- Exercise prompt:
Would you repeat word for word the lines of the listing that follows, from the one with "programming" up to and including the one with "Gatwick Airport.", and leave out the images?

[[ Study material, beginning ]]

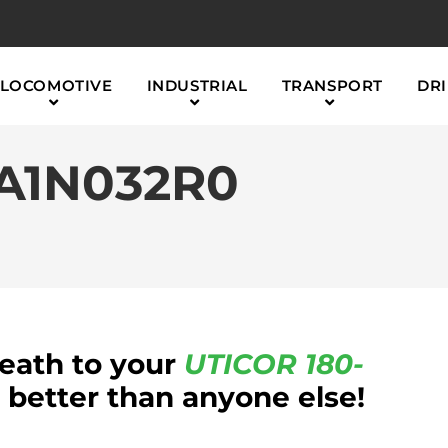
LOCOMOTIVE
INDUSTRIAL
TRANSPORT
DRI
2A1N032R0
reath to your
UTICOR
180-
etter than anyone else!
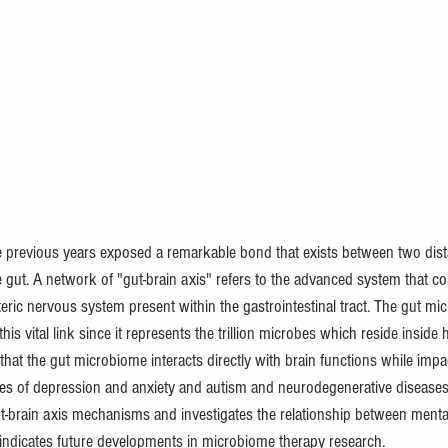
he previous years exposed a remarkable bond that exists between two dist
e gut. A network of "gut-brain axis" refers to the advanced system that c
ric nervous system present within the gastrointestinal tract. The gut mi
is vital link since it represents the trillion microbes which reside inside 
that the gut microbiome interacts directly with brain functions while impa
ses of depression and anxiety and autism and neurodegenerative diseases (
ut-brain axis mechanisms and investigates the relationship between menta
indicates future developments in microbiome therapy research.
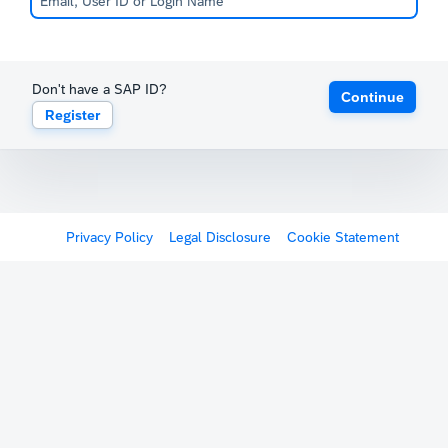
Don't have a SAP ID?
Continue
Register
Privacy Policy
Legal Disclosure
Cookie Statement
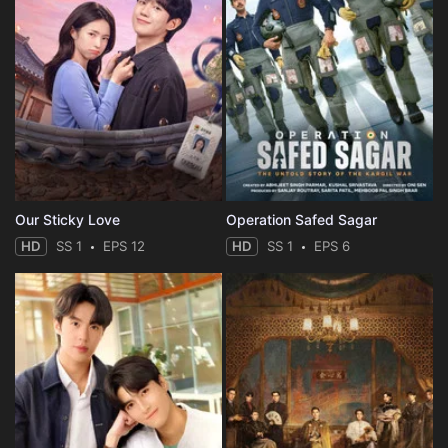
Our Sticky Love
Operation Safed Sagar
HD
SS 1
EPS 12
HD
SS 1
EPS 6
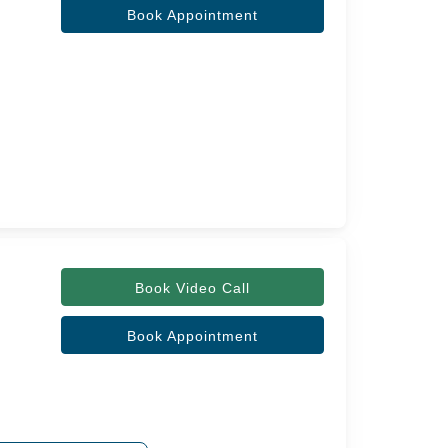
Book Appointment
Book Video Call
Book Appointment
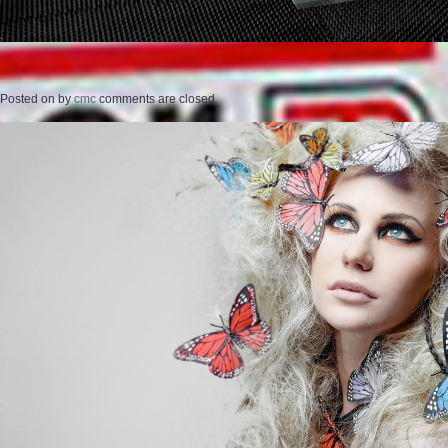
Posted on
by
cmc
comments are closed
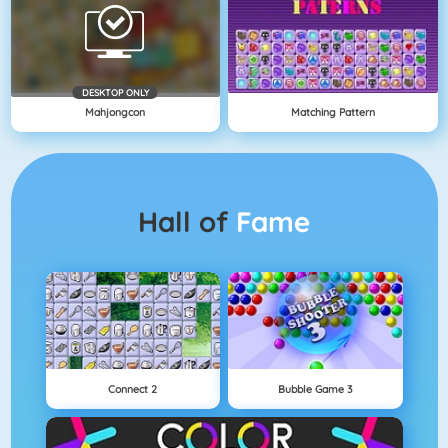
DESKTOP ONLY
Mahjongcon
Matching Pattern
Hall of
Fame
Connect 2
Bubble Game 3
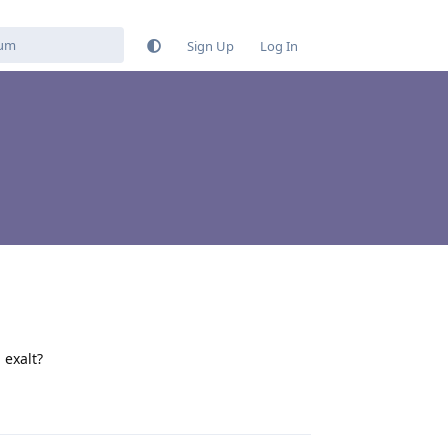
Sign Up
Log In
 exalt?
Reply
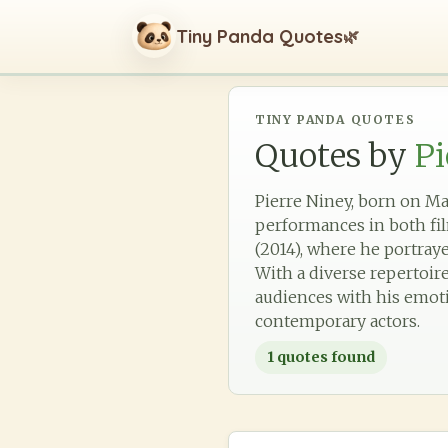
Tiny Panda Quotes
🌿
TINY PANDA QUOTES
Quotes by
Pi
Pierre Niney, born on Mar
performances in both fil
(2014), where he portray
With a diverse repertoir
audiences with his emotio
contemporary actors.
1
quotes found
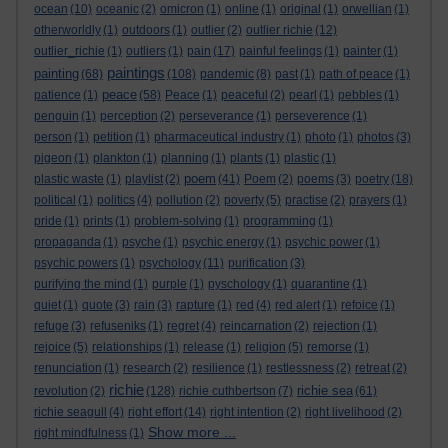
ocean
(10)
oceanic
(2)
omicron
(1)
online
(1)
original
(1)
orwellian
(1)
otherworldly
(1)
outdoors
(1)
outlier
(2)
outlier richie
(12)
outlier_richie
(1)
outliers
(1)
pain
(17)
painful feelings
(1)
painter
(1)
paintings
painting
(68)
(108)
pandemic
(8)
past
(1)
path of peace
(1)
peace
patience
(1)
(58)
Peace
(1)
peaceful
(2)
pearl
(1)
pebbles
(1)
penguin
(1)
perception
(2)
perseverance
(1)
perseverence
(1)
person
(1)
petition
(1)
pharmaceutical industry
(1)
photo
(1)
photos
(3)
pigeon
(1)
plankton
(1)
planning
(1)
plants
(1)
plastic
(1)
poem
plastic waste
(1)
playlist
(2)
(41)
Poem
(2)
poems
(3)
poetry
(18)
political
(1)
politics
(4)
pollution
(2)
poverty
(5)
practise
(2)
prayers
(1)
pride
(1)
prints
(1)
problem-solving
(1)
programming
(1)
propaganda
(1)
psyche
(1)
psychic energy
(1)
psychic power
(1)
psychic powers
(1)
psychology
(11)
purification
(3)
purifying the mind
(1)
purple
(1)
pyschology
(1)
quarantine
(1)
quiet
(1)
quote
(3)
rain
(3)
rapture
(1)
red
(4)
red alert
(1)
refoice
(1)
refuge
(3)
refuseniks
(1)
regret
(4)
reincarnation
(2)
rejection
(1)
rejoice
(5)
relationships
(1)
release
(1)
religion
(5)
remorse
(1)
renunciation
(1)
research
(2)
resilience
(1)
restlessness
(2)
retreat
(2)
richie
richie sea
revolution
(2)
(128)
richie cuthbertson
(7)
(61)
richie seagull
(4)
right effort
(14)
right intention
(2)
right livelihood
(2)
Show more ...
right mindfulness
(1)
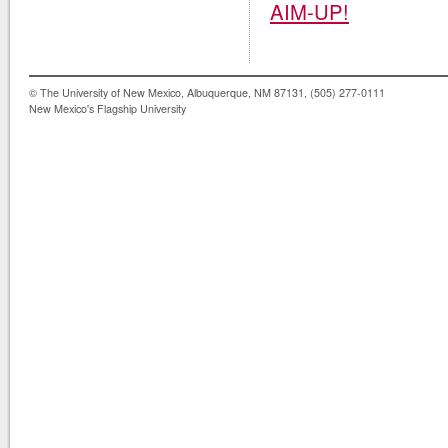
AIM-UP!
© The University of New Mexico, Albuquerque, NM 87131, (505) 277-0111
New Mexico's Flagship University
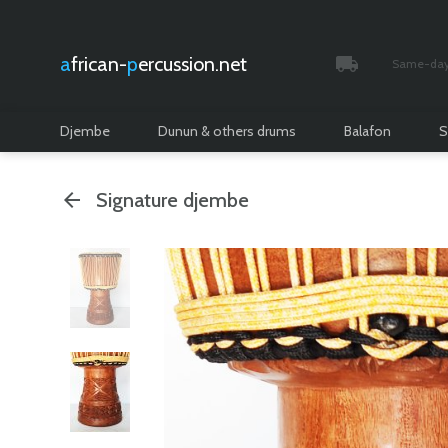
african-
percussion.net
Same-day 
Tracked and i
Djembe
Dunun & others drums
Balafon
S
Signature djembe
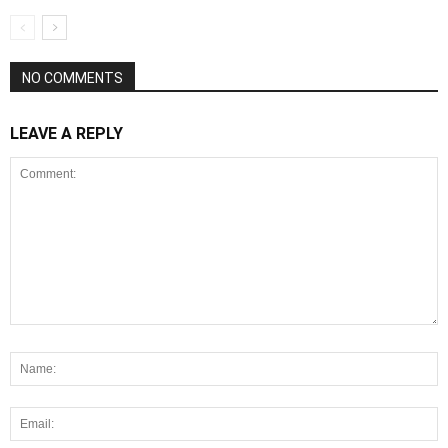
NO COMMENTS
LEAVE A REPLY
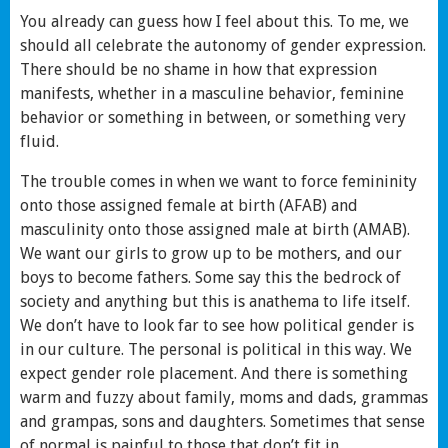
You already can guess how I feel about this. To me, we
should all celebrate the autonomy of gender expression.
There should be no shame in how that expression
manifests, whether in a masculine behavior, feminine
behavior or something in between, or something very
fluid.
The trouble comes in when we want to force femininity
onto those assigned female at birth (AFAB) and
masculinity onto those assigned male at birth (AMAB).
We want our girls to grow up to be mothers, and our
boys to become fathers. Some say this the bedrock of
society and anything but this is anathema to life itself.
We don’t have to look far to see how political gender is
in our culture. The personal is political in this way. We
expect gender role placement. And there is something
warm and fuzzy about family, moms and dads, grammas
and grampas, sons and daughters. Sometimes that sense
of normal is painful to those that don’t fit in.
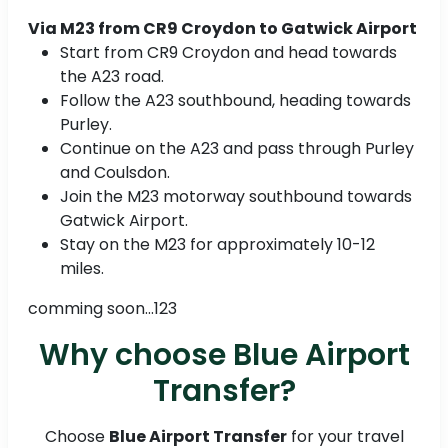
Via M23 from CR9 Croydon to Gatwick Airport
Start from CR9 Croydon and head towards
the A23 road.
Follow the A23 southbound, heading towards
Purley.
Continue on the A23 and pass through Purley
and Coulsdon.
Join the M23 motorway southbound towards
Gatwick Airport.
Stay on the M23 for approximately 10-12
miles.
comming soon...123
Why choose Blue Airport
Transfer?
Choose
Blue Airport Transfer
for your travel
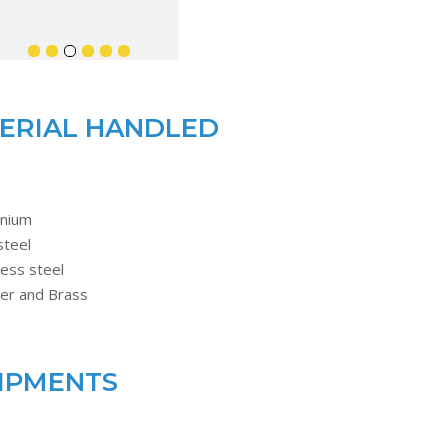
ERIAL HANDLED
inium
steel
less steel
er and Brass
IPMENTS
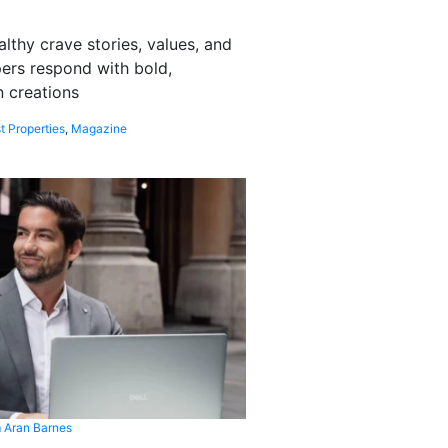
althy crave stories, values, and
pers respond with bold,
 creations
t Properties
,
Magazine
 Aran Barnes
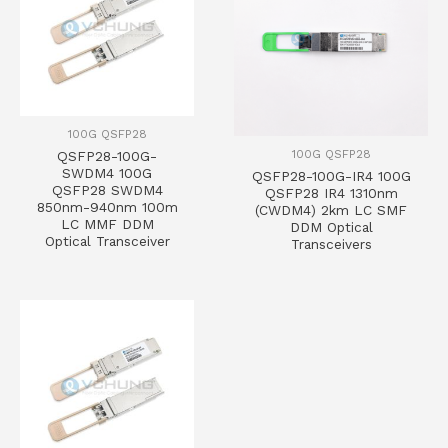
100G QSFP28
100G QSFP28
QSFP28-100G-
SWDM4 100G
QSFP28-100G-IR4 100G
QSFP28 SWDM4
QSFP28 IR4 1310nm
850nm-940nm 100m
(CWDM4) 2km LC SMF
LC MMF DDM
DDM Optical
Optical Transceiver
Transceivers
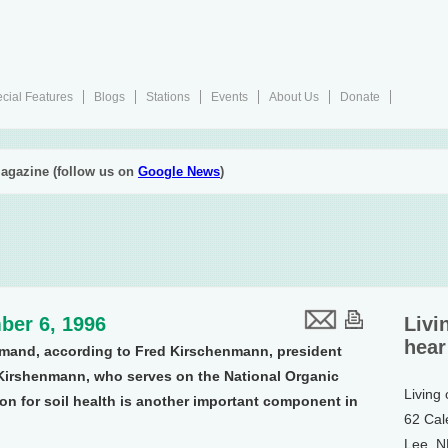
cial Features
Blogs
Stations
Events
About Us
Donate
agazine (follow us on
Google News
)
ber 6, 1996
Livi
hear
demand, according to Fred Kirschenmann, president
. Kirshenmann, who serves on the National Organic
Living
on for soil health is another important component in
62 Cal
Lee, 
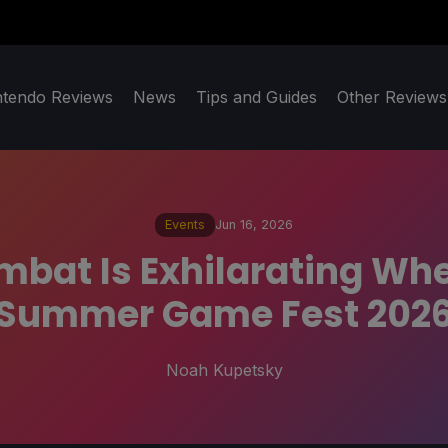
ntendo Reviews
News
Tips and Guides
Other Reviews
Events
Jun 16, 2026
bat Is Exhilarating When
Summer Game Fest 202
Noah Kupetsky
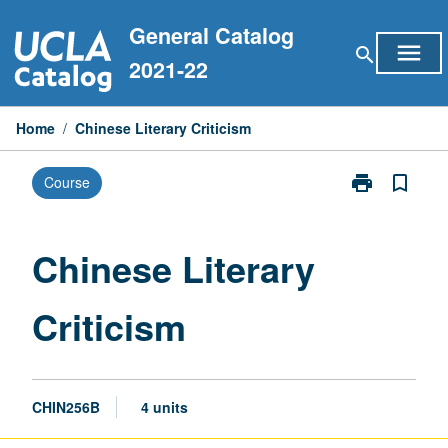
Skip
General Catalog
to
menu
search
content
2021-22
Home
/
Chinese Literary Criticism
print
bookmark_border
Course
Print
Chinese
Literary
Criticism
Chinese Literary
page
Criticism
CHIN256B
4 units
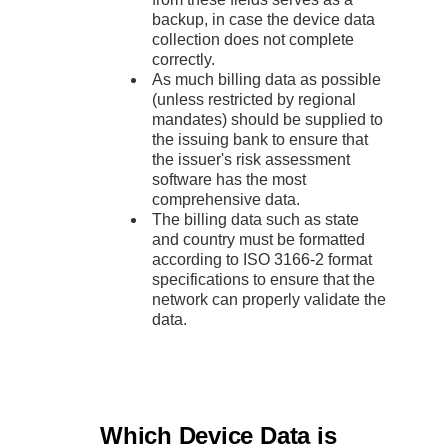
backup, in case the device data
collection does not complete
correctly.
As much billing data as possible
(unless restricted by regional
mandates) should be supplied to
the issuing bank to ensure that
the issuer's risk assessment
software has the most
comprehensive data.
The billing data such as state
and country must be formatted
according to ISO 3166-2 format
specifications to ensure that the
network can properly validate the
data.
Which Device Data is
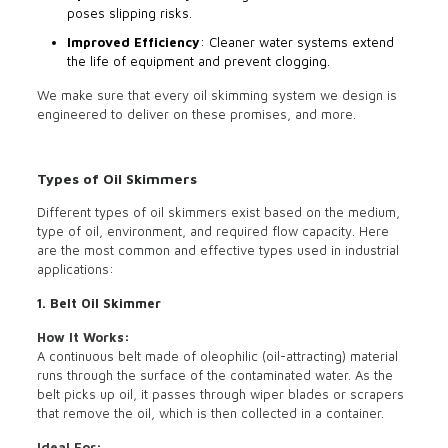
poses slipping risks.
Improved Efficiency
: Cleaner water systems extend
the life of equipment and prevent clogging.
We make sure that every oil skimming system we design is
engineered to deliver on these promises, and more.
Types of Oil Skimmers
Different types of oil skimmers exist based on the medium,
type of oil, environment, and required flow capacity. Here
are the most common and effective types used in industrial
applications:
1. Belt Oil Skimmer
How It Works:
A continuous belt made of oleophilic (oil-attracting) material
runs through the surface of the contaminated water. As the
belt picks up oil, it passes through wiper blades or scrapers
that remove the oil, which is then collected in a container.
Ideal For:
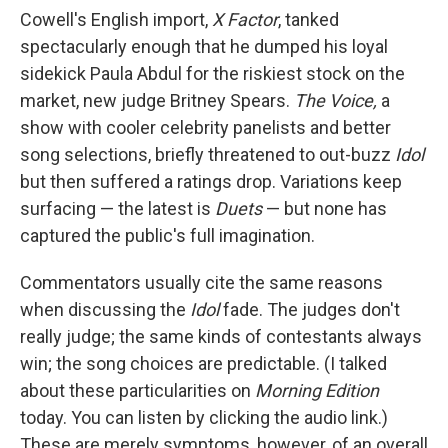
Cowell's English import,
X Factor
, tanked
spectacularly enough that he dumped his loyal
sidekick Paula Abdul for the riskiest stock on the
market, new judge Britney Spears.
The Voice,
a
show with cooler celebrity panelists and better
song selections, briefly threatened to out-buzz
Idol
but then suffered a ratings drop. Variations keep
surfacing — the latest is
Duets
— but none has
captured the public's full imagination.
Commentators usually cite the same reasons
when discussing the
Idol
fade. The judges don't
really judge; the same kinds of contestants always
win; the song choices are predictable. (I talked
about these particularities on
Morning Edition
today. You can listen by clicking the audio link.)
These are merely symptoms, however, of an overall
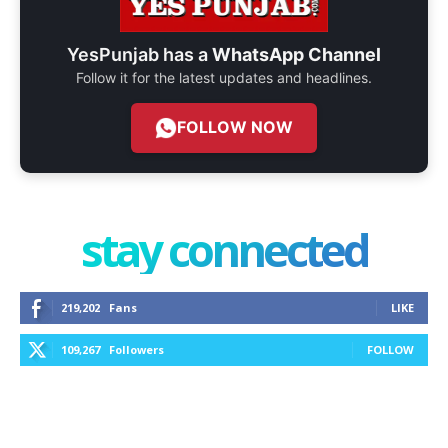
YesPunjab has a
WhatsApp Channel
Follow it for the latest updates and headlines.
FOLLOW NOW
stay connected
219,202
Fans
LIKE
109,267
Followers
FOLLOW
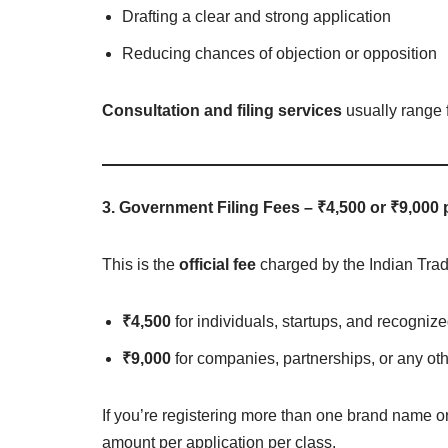
Drafting a clear and strong application
Reducing chances of objection or opposition
Consultation and filing services
usually range 
3. Government Filing Fees – ₹4,500 or ₹9,000 
This is the
official fee
charged by the Indian Tra
₹4,500
for individuals, startups, and recogn
₹9,000
for companies, partnerships, or any ot
If you’re registering more than one brand name or 
amount per application per class.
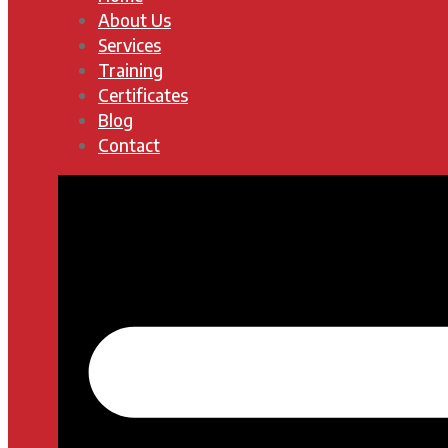
About Us
Services
Training
Certificates
Blog
Contact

[[ Study material, end ]]

- Written response:
programming
(1)
propaganda
(1)
psyche
(1)
psychic energy
(1)
psychic power
(1)
psychic powers
(1)
psychology
(11)
purification
(3)
purifying the mind
(1)
purple
(1)
pyschology
(1)
quarantine
(1)
quiet
(1)
quote
(3)
rain
(3)
rapture
(1)
red
(4)
red alert
(1)
refoice
(1)
refuge
(3)
refuseniks
(1)
regret
(4)
reincarnation
(2)
rejection
(1)
rejoice
(5)
relationships
(1)
release
(1)
religion
(5)
remorse
(1)
renunciation
(1)
research
(2)
resilience
(1)
restlessness
(2)
retreat
(2)
richie
richie sea
revolution
(2)
(128)
richie cuthbertson
(7)
(61)
richie seagull
(4)
right effort
(14)
right intention
(2)
right livelihood
(2)
Show more ...
right mindfulness
(1)
AIM-UP!
© The University of New Mexico, Albuquerque, NM 87131, (505) 277-0111
New Mexico's Flagship University
african-
percussion.net
Same-day 
Tracked and i
Djembe
Dunun & others drums
Balafon
S
Signature djembe
NO COMMENTS
LEAVE A REPLY
You already can guess how I feel about this. To me, we
should all celebrate the autonomy of gender expression.
There should be no shame in how that expression
manifests, whether in a masculine behavior, feminine
behavior or something in between, or something very
fluid.
The trouble comes in when we want to force femininity
onto those assigned female at birth (AFAB) and
masculinity onto those assigned male at birth (AMAB).
We want our girls to grow up to be mothers, and our
boys to become fathers. Some say this the bedrock of
society and anything but this is anathema to life itself.
We don’t have to look far to see how political gender is
in our culture. The personal is political in this way. We
expect gender role placement. And there is something
warm and fuzzy about family, moms and dads, grammas
and grampas, sons and daughters. Sometimes that sense
of normal is painful to those that don’t fit in.
Via M23 from CR9 Croydon to Gatwick Airport
Start from CR9 Croydon and head towards
the A23 road.
Follow the A23 southbound, heading towards
Purley.
Continue on the A23 and pass through Purley
and Coulsdon.
Join the M23 motorway southbound towards
Gatwick Airport.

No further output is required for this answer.